Oh yes, I just remembered one other thing: Ellena thought she lost her I.D. card (or was it her pilgrim’s passport?); either way, a frantic search followed that led to the miscreant’s discovery. I can’t tell you how scary it was whenever you couldn’t find your passport (or I.D.) or credencial. In different ways, losing them were potential Camino killers. I mislaid my wallet and pilgrim’s passport once or twice and had my heart in my mouth until I found them again.

Camino Postcard 22: León to Valverde

2.5.19
On our way out of León, we met a tired pilgrim. Despite his condition, he was kind enough to pose for a photograph with Ellena and Carolin,

I asked him if he liked any sports, and to my surprise he said he was a fan of cricket. Who wouldn’t be? The pilgrim took my hat:

As for León, it took us into Trabajo del Camino. Here, we passed through an ugly industrial estate and on into La Virgen del Camino. In La Vergen, I had to stop due to back ache on my left side; actually, the muscles there were stiffening up, making turning my back a little awkward. Ellena once more proved her quality (just like Faramir) and lightened my load by taking my sleeping bag.

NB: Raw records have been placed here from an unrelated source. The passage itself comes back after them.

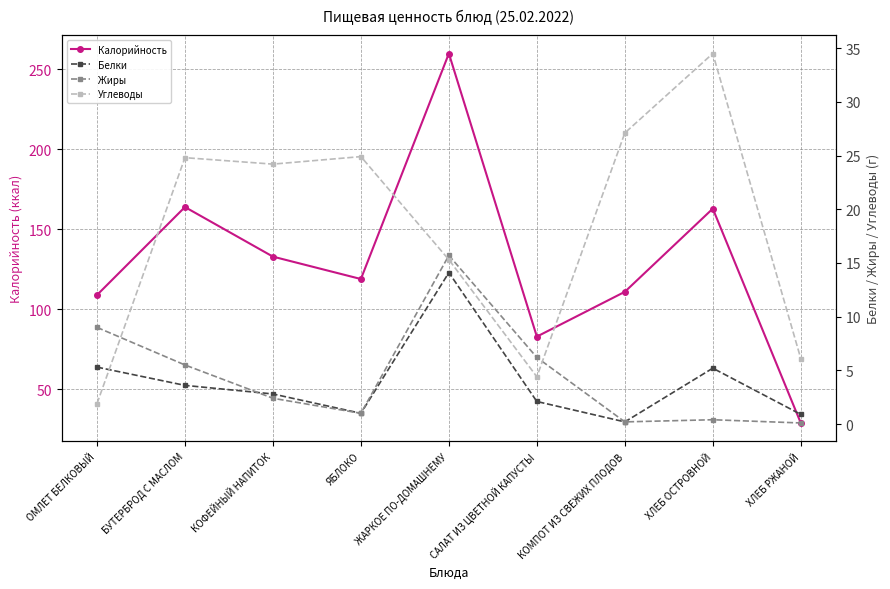

Does the chart display data point markers on the line(s)?

Yes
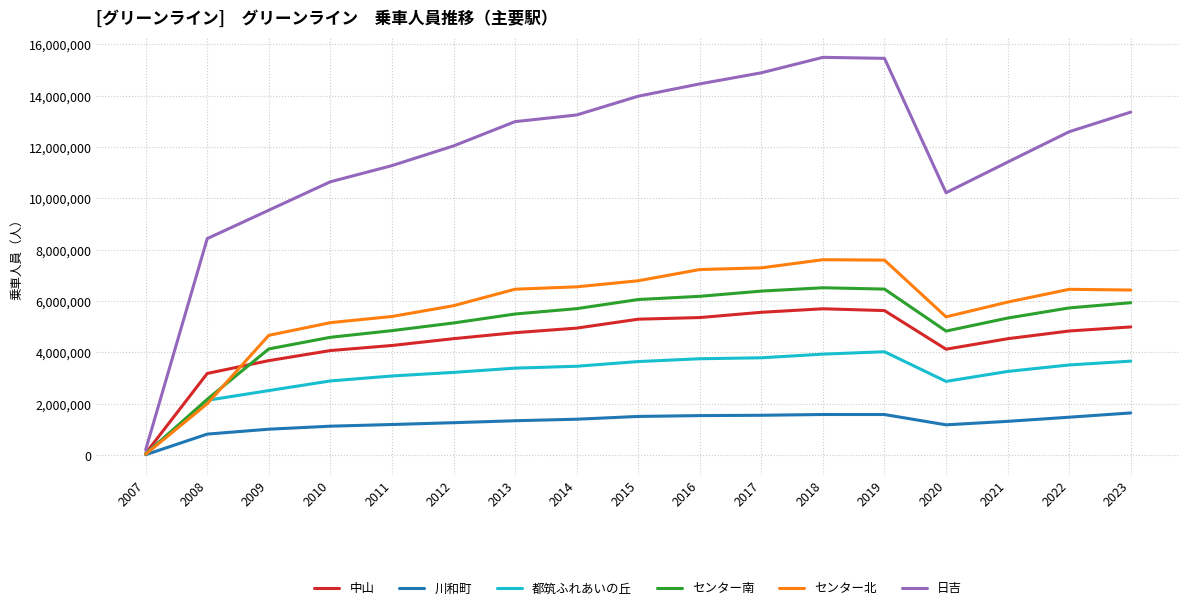

What is the spread (max minus min) of values at 2008?

7615722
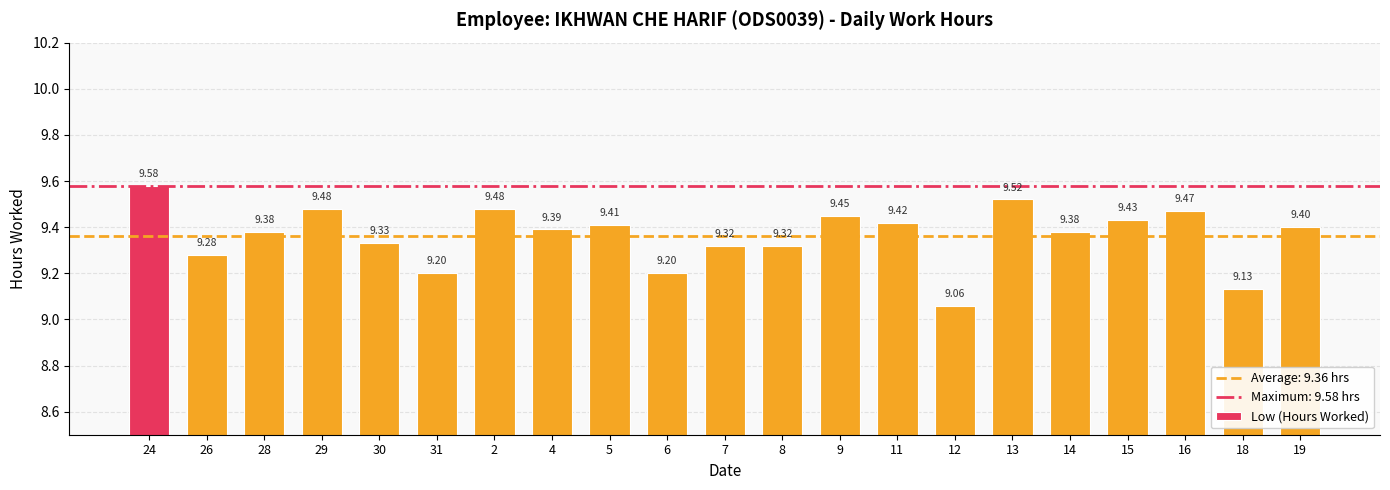

The value at 8 is 9.3. True or false?

True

You would be forgiven for thinking that the loss of a sleeping bag would not change things very much as it is very light but on this day it really did make the difference. Mine was not one of those light sleeping bags that some pilgrims carry. My back would not get better again until I came home (and no longer had to carry a backpack) but while it would never be quite well again, so’s to speak, I was able to manage it – and carry the sleeping bag.

It was another hot day as we passed a bunch of cyclists taking a drinks break. We met a Canadian man who was walking the Camino with his wife. Alas, she wasn’t with him – injury had forced her to take a bus to their next destination. Fortunately, though, she would get better and we’d meet them both not long after leaving Sarria. We also met an excited group of guard dogs, and their altogether calmer mother; Ellena made friends with one of the dogs who licked her happily.

How did they get up there?

Presently, we came to an albergue just outside Valverde. It was on the side of the road but had a lovely garden with hammocks, a round table and even a bed. Inside, the dining-living room was very rustic and homely. This albergue was on the more expensive end of the scale, being 10 or 15 euros to stay at but the bed was comfortable, the food was good, and at the end of lunch and tea, they gave us shots. Shots!

Did I say shots?

not even remotely sorry

At lunch I had a grappa. Pure joy. In the evening, I gave my liver a break and had one of the gentler spirits.

Ha – ‘giving my liver a break’ – drinks another shot.

Anyway, at one of the meals I happened to say that I had finished drinking alcohol and was ‘going back to agua’. Ellena and Carolin started laughing. Why? Why?? They told me to think about about what I had said. I repeated it to myself slowly. Nope. I could find no puns. But they had – Ellena thought I had said I was going ‘back to viagra‘.

wut

someone doth
too much

I am a strong, confident man; I do not need viagra.

protest

In the afternoon, we enjoyed a nice rest in the hammocks. I hung my clothes up to dry and tried to walk across pebbles in bare feet. Ouch! A quick retreat followed. In the evening, we retired to the dorm. One poor pilgrim would sleep in the living room that night due to a nasty cough that she had acquired.